5 Benefits Of Going Car-less
Or lessons in shedding my ego.
Accepting change, and BIG change at that. Where is the instruction manual for embarking on unknown waters in order to pursue a dream, a tantalizing vision that calls to the heart and that speaks of freedom, passion and joy?
For me, I plan to embark on a new life in Belize. I have spent the last 6 months letting go life as I know it- cush job, comfy home, paid in full car — and now explore the unsettling feeling of being uprooted. Unsettling, and also exciting. My ETA-to leave? 2 months from now I plan to live in Belize — and once there, the adventures continue in terms of exploring a new life, of travel, fun, writing, and soul exploration.
For now, I am smack dab in the middle of transition, and there is one area of personal growth that has been surprising in how unnerving, and different, life is without a car in a car-based society. I sold my car in December, and have been exploring navigating life without a car. Here are some surprising benefits:
- More exercise — I take the time to scout out my route, and then find that I take more steps daily- easily! Walking to the bus stop or just taking a walk in the fresh air for a change of pace, I find I am easily at least doubling my number of steps daily.
2. Health — As I walk more and take time to move during the day, I find I am a bit less hungry. Also, when I go to the store, I usually buy only what I can easily carry in a bag or two, hence minimizing my need for non-essentials. I don’t stock up my home with as many treats, and hence find myself fitting into my jeans more easily. A great bonus!
3. Connection with community — From the comfort of my car, I often only saw other car going commuters. Now, as I use the bus and alternate modes of transportation, I find I have a deeper appreciation for the variety of experiences and resources enjoyed by others in my midst. For example, I live close to a School for the Blind and the other day I passed by a person sitting toward the front of the bus “reading” a braille book accompanied by his service dog. My level of compassion immediately increased. This is a simple reminder of how many blessings I have that I forget to count.
4. Asking for help — I am getting better at asking for help, for example asking for a ride if I need one, especially if I wouldn’t be able to get to that location otherwise. I can be vulnerable, clear and open- and negotiate for what I need from a place of knowing I can have what I want. This is in stark difference to how easy it was with a car to just jump out and get what I needed when I needed it. I have the opportunity to slow down and get clear, and then if appropriate, ask for help.

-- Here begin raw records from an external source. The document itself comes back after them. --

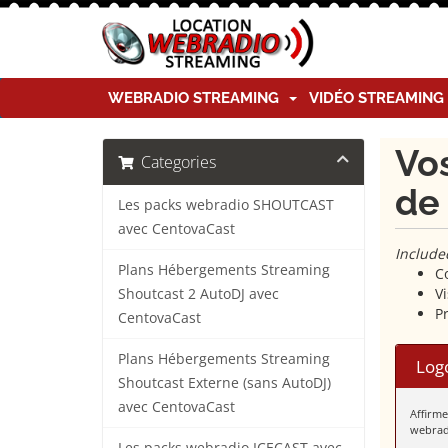
WEBRADIO STREAMING
VIDÉO STREAMIN
Vos
Categories
de 
Les packs webradio SHOUTCAST
avec CentovaCast
Include
Plans Hébergements Streaming
Co
V
Shoutcast 2 AutoDJ avec
P
CentovaCast
Plans Hébergements Streaming
Log
Shoutcast Externe (sans AutoDJ)
avec CentovaCast
Affirme
webrad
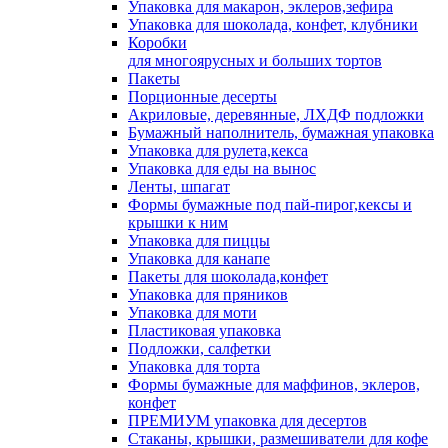
Упаковка для макарон, эклеров,зефира
Упаковка для шоколада, конфет, клубники
Коробки
для многоярусных и больших тортов
Пакеты
Порционные десерты
Акриловые, деревянные, ЛХДФ подложки
Бумажный наполнитель, бумажная упаковка
Упаковка для рулета,кекса
Упаковка для еды на вынос
Ленты, шпагат
Формы бумажные под пай-пирог,кексы и
крышки к ним
Упаковка для пиццы
Упаковка для канапе
Пакеты для шоколада,конфет
Упаковка для пряников
Упаковка для моти
Пластиковая упаковка
Подложки, салфетки
Упаковка для торта
Формы бумажные для маффинов, эклеров,
конфет
ПРЕМИУМ упаковка для десертов
Стаканы, крышки, размешиватели для кофе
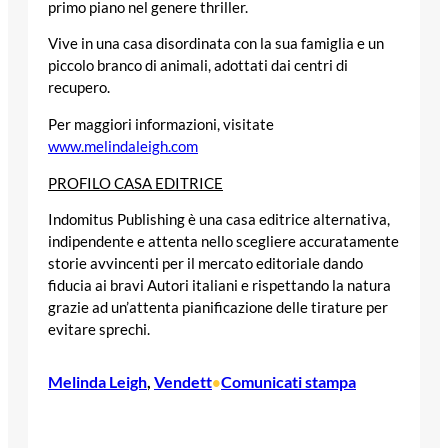
primo piano nel genere thriller.
Vive in una casa disordinata con la sua famiglia e un
piccolo branco di animali, adottati dai centri di
recupero.
Per maggiori informazioni, visitate
www.melindaleigh.com
PROFILO CASA EDITRICE
Indomitus Publishing è una casa editrice alternativa,
indipendente e attenta nello scegliere accuratamente
storie avvincenti per il mercato editoriale dando
fiducia ai bravi Autori italiani e rispettando la natura
grazie ad un’attenta pianificazione delle tirature per
evitare sprechi.
Melinda Leigh
, 
Vendett
Comunicati stampa
•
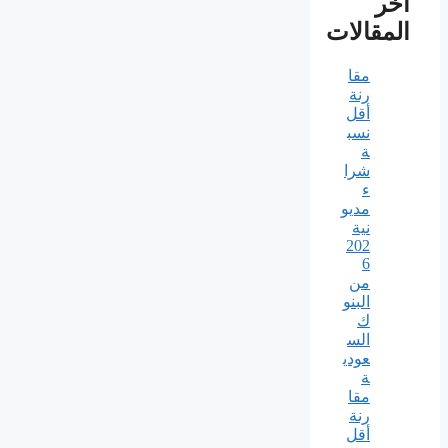
آخر
المقالات
مقا
رنة
أقل
نسب
ة
شرا
ء
مديو
نية
202
6
من
البنو
ك
الس
عودي
ة
مقا
رنة
أقل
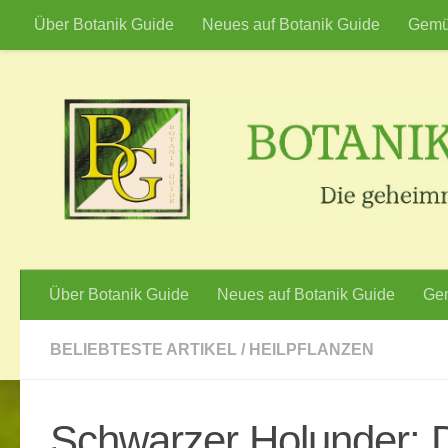
Über Botanik Guide
Neues auf Botanik Guide
Gemü
Zum Inhalt springen
Über Botanik Guide
Neues auf Botanik Guide
Gem
BELIEBTESTE ARTIKEL
/
HEILPFLANZEN
Schwarzer Holunder: Di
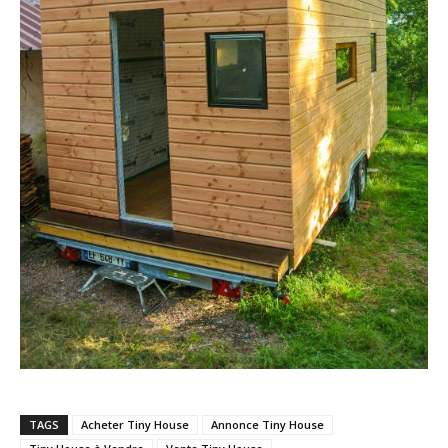
TAGS
Acheter Tiny House
Annonce Tiny House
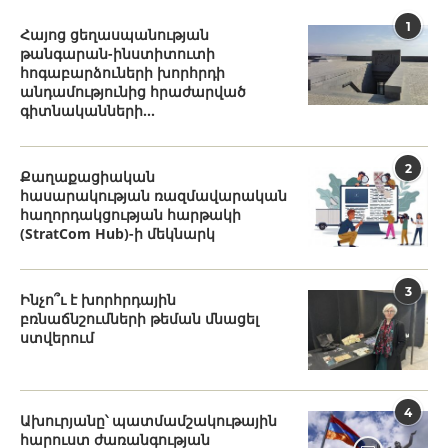
1
Հայոց ցեղասպանության
թանգարան-ինստիտուտի
հոգաբարձուների խորհրդի
անդամությունից հրաժարված
գիտնականների...
2
Քաղաքացիական
հասարակության ռազմավարական
հաղորդակցության հարթակի
(StratCom Hub)-ի մեկնարկ
3
Ինչո՞ւ է խորհրդային
բռնաճնշումների թեման մնացել
ստվերում
4
Ախուրյանը՝ պատմամշակութային
հարուստ ժառանգության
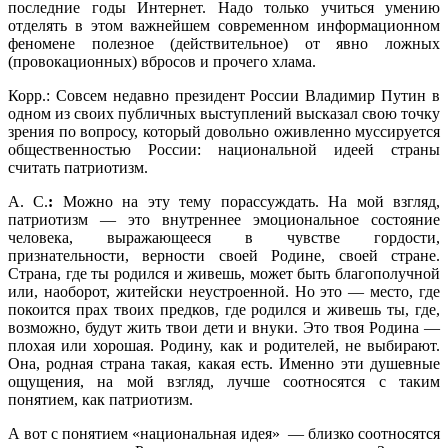
последние годы Интернет. Надо только учиться умению
отделять в этом важнейшем современном информационном
феномене полезное (действительное) от явно ложных
(провокационных) вбросов и прочего хлама.
Корр.: Совсем недавно президент России Владимир Путин в
одном из своих публичных выступлений высказал свою точку
зрения по вопросу, который довольно оживленно муссируется
общественностью России: национальной идеей страны
считать патриотизм.
А. С.
:
Можно на эту тему порассуждать. На мой взгляд,
патриотизм — это внутреннее эмоциональное состояние
человека, выражающееся в чувстве гордости,
признательности, верности своей Родине, своей стране.
Страна, где ты родился и живешь, может быть благополучной
или, наоборот, житейски неустроенной. Но это — место, где
покоится прах твоих предков, где родился и живешь ты, где,
возможно, будут жить твои дети и внуки. Это твоя Родина —
плохая или хорошая. Родину, как и родителей, не выбирают.
Она, родная страна такая, какая есть. Именно эти душевные
ощущения, на мой взгляд, лучше соотносятся с таким
понятием, как патриотизм.
А вот с понятием «национальная идея» — близко соотносятся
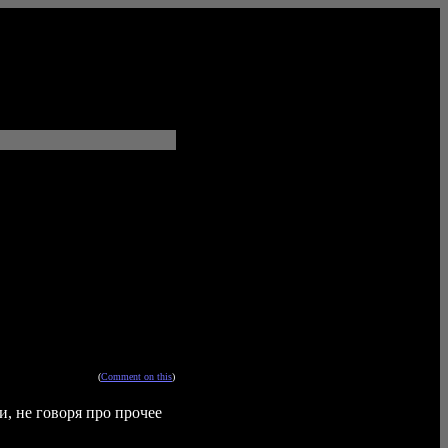
(
Comment on this
)
, не говоря про прочее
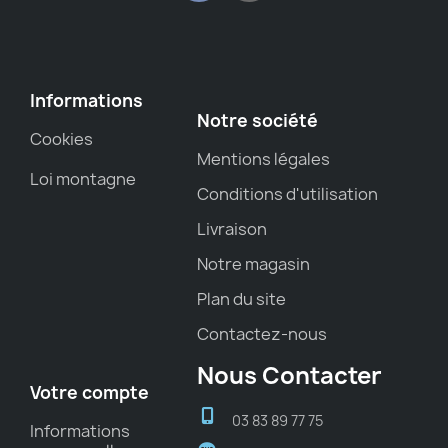
Informations
Notre société
Cookies
Mentions légales
Loi montagne
Conditions d'utilisation
Livraison
Notre magasin
Plan du site
Contactez-nous
Nous Contacter
Votre compte
03 83 89 77 75
Informations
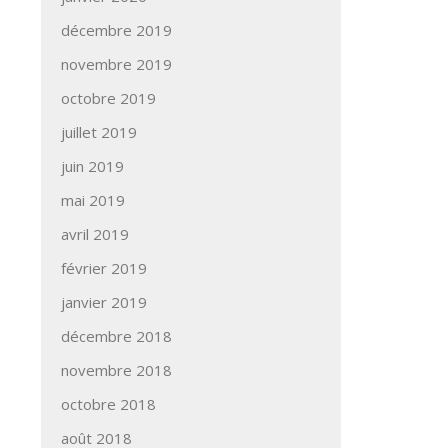
décembre 2019
novembre 2019
octobre 2019
juillet 2019
juin 2019
mai 2019
avril 2019
février 2019
janvier 2019
décembre 2018
novembre 2018
octobre 2018
août 2018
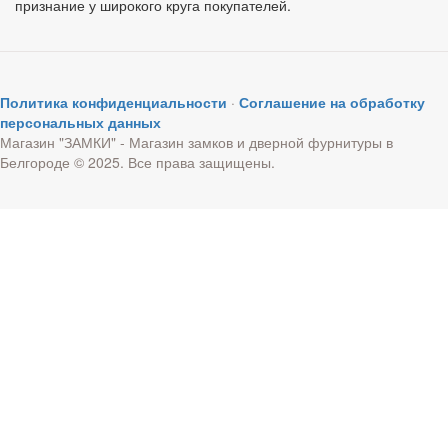
признание у широкого круга покупателей.
Политика конфиденциальности
·
Соглашение на обработку
персональных данных
Магазин "ЗАМКИ" - Магазин замков и дверной фурнитуры в
Белгороде © 2025. Все права защищены.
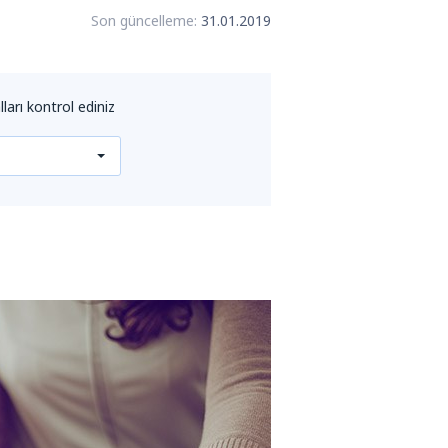
Son güncelleme:
31.01.2019
lları kontrol ediniz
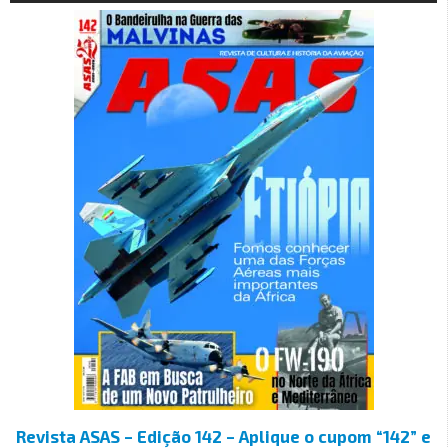
Revista ASAS – Edição 142 – Aplique o cupom “142” e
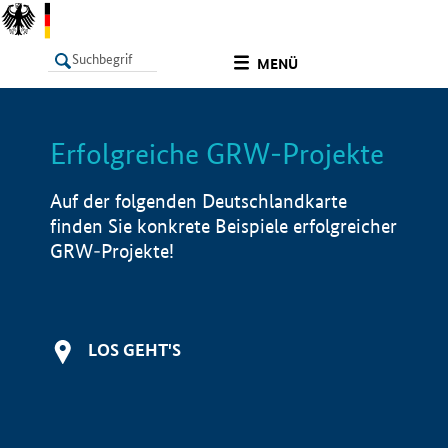
undefined
MENÜ
Erfolgreiche GRW-Projekte
LISTE
Filter
Info
Auf der folgenden Deutschlandkarte
finden Sie konkrete Beispiele erfolgreicher
GRW-Projekte!
LOS GEHT'S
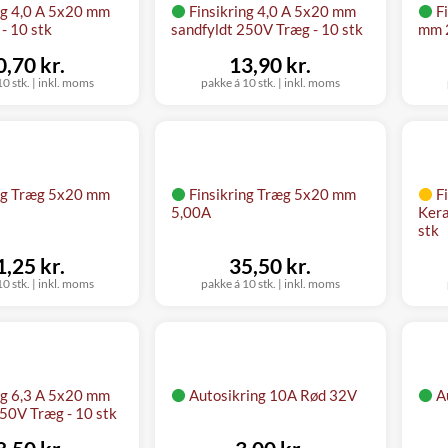
ng 4,0 A 5x20 mm
Finsikring 4,0 A 5x20 mm
F
- 10 stk
sandfyldt 250V Træg - 10 stk
mm 2
0,70 kr.
13,90 kr.
0 stk.
|
inkl. moms
pakke á 10 stk.
|
inkl. moms
ing Træg 5x20 mm
Finsikring Træg 5x20 mm
F
5,00A
Kera
stk
1,25 kr.
35,50 kr.
0 stk.
|
inkl. moms
pakke á 10 stk.
|
inkl. moms
ng 6,3 A 5x20 mm
Autosikring 10A Rød 32V
A
250V Træg - 10 stk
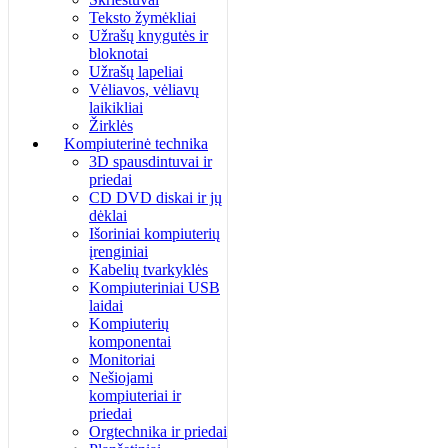
Teksto žymėkliai
Užrašų knygutės ir
bloknotai
Užrašų lapeliai
Vėliavos, vėliavų
laikikliai
Žirklės
Kompiuterinė technika
3D spausdintuvai ir
priedai
CD DVD diskai ir jų
dėklai
Išoriniai kompiuterių
įrenginiai
Kabelių tvarkyklės
Kompiuteriniai USB
laidai
Kompiuterių
komponentai
Monitoriai
Nešiojami
kompiuteriai ir
priedai
Orgtechnika ir priedai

One friend offered to take me grocery shopping with her recently. The pleasure of being able to share the morning exploring stores, and having company doing so, and having the ability to purchase what I needed, and not have to rely solely on myself to do this is a gift, and one that I didn’t need when being completely self-reliant.
5. Let go of my ego — After 20+ years of having a car, I am relearning new ways to navigate life. My identity is not tied up with the perks of my life, much as my ego would tell me otherwise. Has my self concept changed because the exteriors of my life are in flux?
For me, this letting go of the usual way of business — where everyone else seems to be going about their business as usual, and I am embarking on a new way of being — is really unsettling. I don’t have a specific job to get to, as I can do my work from home or the coffee shop, and so there is no great need for me to get anywhere specifically. Not that I don’t want to get places, but it’s more that I may not need to get to everywhere I want to right at this moment.
This journey of going car-less has in fact been a learning in letting go of ego pride and seeking a deeper understanding into my own nature.
So, what about challenges? I often get less done as I need to think through what I want to accomplish, and factor in commuting and wait times.
I also need to be more aware of safety when I choose to go places. In a car, this is less of a consideration, however when using a car sharing service such as Car2Go, I need to ask myself — do I want to walk ½ mile in an area that is unfamiliar in order to get to the car? If the area feels unsafe, I will probably say no to this.
The most challenging aspect for me relates to belonging. My exploration of living without a car and having a limited range to be able to travel to (mostly in the downtown area due to car sharing and bus route range) I find I need to really look at the community that I live in and make sure that I am connecting with the larger community in a way that supports my sense of belonging.
In urban cities where people commute to and from the suburbs, there is often a great distance between friends and there is a need to have a car just to have a chance to see the people you want to connect with. Additionally, people often have super busy lifestyles so that it takes planning to really connect in a meaningful way.
And so this issue of connecting with people briefly leaves larger social networks are less fully developed. That said, as I consider the biggest challenge of this experiment, I find that making sure to connect with friends in fulfilling ways is crucial.
I think perhaps in our hyper-connected virtual communities that there are times when the slower connections of showing up, eating together with friends over a home cooked meal and laughing slowly — having the time and space to connect with those around us — is an aspect of life to explore in my new life
For now, wish me luck in exploring a new way of being, and in preparing for a new way of life. I allow my ego to shed as I accept my growth in navigating the unknown and taking life at a slower pace. I believe these skills will pay off with big dividends as I step courageously, one step in front of the next, into the life of my dreams.